Participants acknowledged that in order for these goals to become operational, combatant commanders must be able to operate with confidence while using alternative energies.
“I’m in the projected power and lethality at the tip of the spear business … If it gets me reach and increased loiter time on station, then I will care,” said U.S. Marine Corps Expeditionary Energy Office Director Jim Caley, one of the participants during the inaugural session.
“When it comes to projecting power, you have to have all the fuel you need … Consumption can come down, but when you need to move, you have to have the fuel to do so,” acknowledged Caley.
Also presenting at both seminars was Rocky Mountain Institute Chief Scientist Dr. Amory Lovins. Lovins is widely recognized as an energy efficiency guru, and was named one of Time magazine’s 100 most influential people in 2009. He was also responsible for the energy retrofits of the Ford and Wal-Mart headquarters buildings and the Empire Sate building.
Lovins’ new book, “Re-inventing Fire: Bold Business Solutions for the New Energy Era,” advocates a radical shift from fossil fuels to renewable energy, which he says can be achieved as early as 2050.
“We need a new fire,” said Lovins, “Fossil Fuels built our civilization, but today their consequences outweigh their benefits.”
Lovins described the nation’s present energy infrastructure as, “aging, inefficient and insecure.” He called for a series of integrated solutions that include everything from solar panels and electric cars to composite materials that will make vehicles lighter and more efficient.
Lovins is clearly an environmentalist – he drives an electric car and lives in an energy-efficient home in the Rocky Mountains where he grows bananas in the dead of winter. But he also understands the vulnerability oil consumption creates in the service.
“Getting us off oil would be the biggest win we have ever had in military history,” said Lovins. “We need to get off oil, so that we do not have to fight over oil.
“The innovations that you make in the military can lead to change in the civilian sector,” continued Lovins. “This is a future that we can make happen, you can make it happen a lot faster.”
Another notable energy thinker in attendance during the courses inaugural session in July was retired Rear Adm. Len Hering. Hering is the executive director of the California Center for Stable Energy.
“The models for the past are not sustainable in the future,” said Hering. “Climate change is the biggest long-term security threat in the pacific region,” he continued, citing Commander of the U.S. Pacific Command Adm. Samuel J. Locklear.
As a former naval officer, Hering attempted to put the effects of current energy policy into geopolitical terms. He discussed the potential to lose, “whole nations in Oceania” and the potential of up to a billion environmental refugees if policies and practices do not change.

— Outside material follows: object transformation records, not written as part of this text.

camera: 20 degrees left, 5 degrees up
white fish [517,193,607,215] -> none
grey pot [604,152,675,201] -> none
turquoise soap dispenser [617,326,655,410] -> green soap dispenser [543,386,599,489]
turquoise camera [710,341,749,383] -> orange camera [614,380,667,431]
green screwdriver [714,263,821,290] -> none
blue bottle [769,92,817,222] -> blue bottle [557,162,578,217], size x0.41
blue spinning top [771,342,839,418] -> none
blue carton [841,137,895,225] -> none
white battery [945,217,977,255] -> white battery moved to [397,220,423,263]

“The choices we make today will determine how the sea levels will rise this century, how fast it occurs and how much time we have to protect our communities,” said Hering.

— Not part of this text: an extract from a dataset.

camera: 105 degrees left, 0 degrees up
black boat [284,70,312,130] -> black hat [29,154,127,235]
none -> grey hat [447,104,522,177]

Much of Hering’s environmental work is focused on “the water energy nexus” wherein according to Hering, 1/5 of the nation’s energy is used to move potable water, a large portion of which goes down the drain without ever being used.
In an effort to address the water energy nexus, Hering championed a process he calls, “smartscaping” an environmentally-sound method of landscaping that Hering claims saved the city of San Diego $30 million.
Hering also described how he was able to take advantage of a federal law that allows savings incurred through conservation to be utilized to fund further conservation efforts.
With the daunting challenge of creating service-wide cultural change, ultimately, time will be the greatest enemy of Mabus’ energy efficiency goals. But with efforts like the Energy Executive Education Seminar continuing, NPS is showing today’s sea service leadership how to rethink forward power projection.